Masyarakat juga harus mewaspadai akan penyebaran radikalisme di kalangan anak muda yang ternyata juga melalui media sosial. Koordinator nasional JAMMI (Jaringan Mubaligh Muda Indonesia), Irfaan Sanoesi menyatakan bahwa masyarakat harus mewaspadai radikalisme. Keluarga harus dibentengi agar tidak terpengaruh oleh radikalisme dan terorisme.
Dalam artian, anak-anak muda saat ini menjadi sasaran kelompok radikal dan mereka dilatih agar jadi kader baru. Dengan berkenalan melalui media sosial maka kelompok radikal dengan mudah mempengaruhi mereka.
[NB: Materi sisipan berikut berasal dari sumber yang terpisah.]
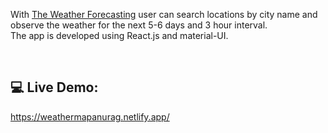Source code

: 

With [The Weather Forecasting]((https://weathermapanurag.netlify.app/)) user can search locations by city name and observe the weather for the next 5-6 days and 3 hour interval.
<br />
The app is developed using React.js and material-UI.

<br/>

## 💻 Live Demo:

https://weathermapanurag.netlify.app/

<br/>


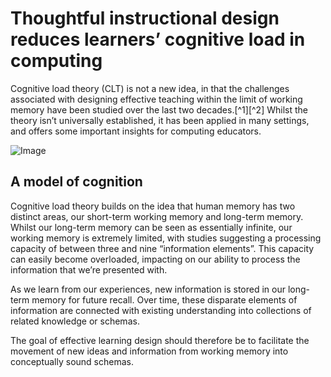 # Thoughtful instructional design reduces learners’ cognitive load in computing

Cognitive load theory (CLT) is not a new idea, in that the challenges
associated with designing effective teaching within the limit of working
memory have been studied over the last two decades.[^1][^2] Whilst the theory
isn’t universally established, it has been applied in many settings, and
offers some important insights for computing educators.

![Image](Image)

## A model of cognition
Cognitive load theory builds on the idea that human memory has two distinct
areas, our short-term working memory and long-term memory. Whilst our
long-term memory can be seen as essentially infinite, our working memory is
extremely limited, with studies suggesting a processing capacity of between
three and nine “information elements”. This capacity can easily become
overloaded, impacting on our ability to process the information that we’re
presented with.

As we learn from our experiences, new information is stored in our long-term
memory for future recall. Over time, these disparate elements of information
are connected with existing understanding into collections of related knowledge
or schemas.

The goal of effective learning design should therefore be to facilitate the
movement of new ideas and information from working memory into conceptually sound schemas.
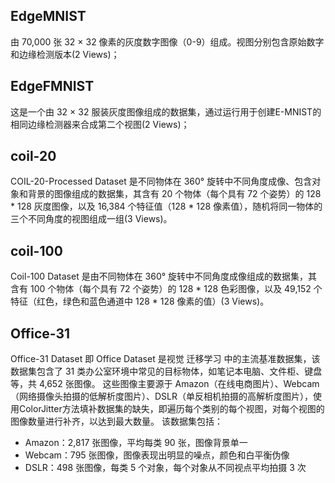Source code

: ## EdgeMNIST
由 70,000 张 32 × 32 像素的灰度数字图像（0-9）组成。视图分别包含原始数字和边缘检测版本(2 Views)；

## EdgeFMNIST
这是一个由 32 × 32 服装灰度图像组成的数据集，通过运行用于创建E-MNIST的相同边缘检测器来合成第二个视图(2 Views)；

## coil-20
COIL-20-Processed Dataset 是不同物体在 360° 旋转中不同角度成像、包含对象和背景的图像组成的数据集，其含有 20 个物体（每个具有 72 个姿势）的 128 * 128 灰度图像，以及 16,384 个特征值（128 * 128 像素值），随机将同一物体的三个不同角度的视图组成一组(3 Views)。

## coil-100
Coil-100 Dataset 是由不同物体在 360° 旋转中不同角度成像组成的数据集，其含有 100 个物体（每个具有 72 个姿势）的 128 * 128 色彩图像，以及 49,152 个特征（红色，绿色和蓝色通道中 128 * 128 像素的值）(3 Views)。

## Office-31
Office-31 Dataset 即 Office Dataset 是视觉 迁移学习 中的主流基准数据集，该数据集包含了 31 类办公室环境中常见的目标物体，如笔记本电脑、文件柜、键盘等，共 4,652 张图像。
这些图像主要源于 Amazon（在线电商图片）、Webcam（网络摄像头拍摄的低解析度图片）、DSLR（单反相机拍摄的高解析度图片），使用ColorJitter方法填补数据集的缺失，即遍历每个类别的每个视图，对每个视图的图像数量进行补齐，以达到最大数量。
该数据集包括：
- Amazon：2,817 张图像，平均每类 90 张，图像背景单一
- Webcam：795 张图像，图像表现出明显的噪点，颜色和白平衡伪像
- DSLR：498 张图像，每类 5 个对象，每个对象从不同视点平均拍摄 3 次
Anak-anak muda yang kritis akan diajak untuk lebih berani tetapi akhirnya dibelokkan jadi keberanian yang salah, lalu dijadikan kader teroris.
Media sosial sangat berpengaruh karena informasi apapun bisa masuk ke bawah sadar dengan cepat. Hal ini yang diketahui oleh kelompok radikal dan teroris. Oleh karena itu orang tua harus memantau anaknya yang suka membuka media sosial. Mereka wajib diberi pengertian untuk tidak mengeklik sembarangan dan jangan mudah percaya dengan omongan orang di dunia maya.
Anak-anak muda harus diberi benteng yang kuat berupa nasionalisme. Jika orang tua terus mengajarkan rasa cinta kepada negara maka mereka tidak akan mudah terpengaruh oleh bujuk-rayu kelompok radikal. Ketika direkrut maka mereka menolaknya mentah-mentah.
Masyarakat wajib mewaspadai perekrutan kelompok teroris yang dilakukan di media sosial. Jangan sampai terlalu larut di dunia maya dan akhirnya kena bujuk kelompok radikal, lalu berubah jadi sosok yang garang dan mau saja dijadikan gembong teroris. Media sosial adalah tempat untuk berteman, jangan sampai malah disesatkan oleh kelompok radikal.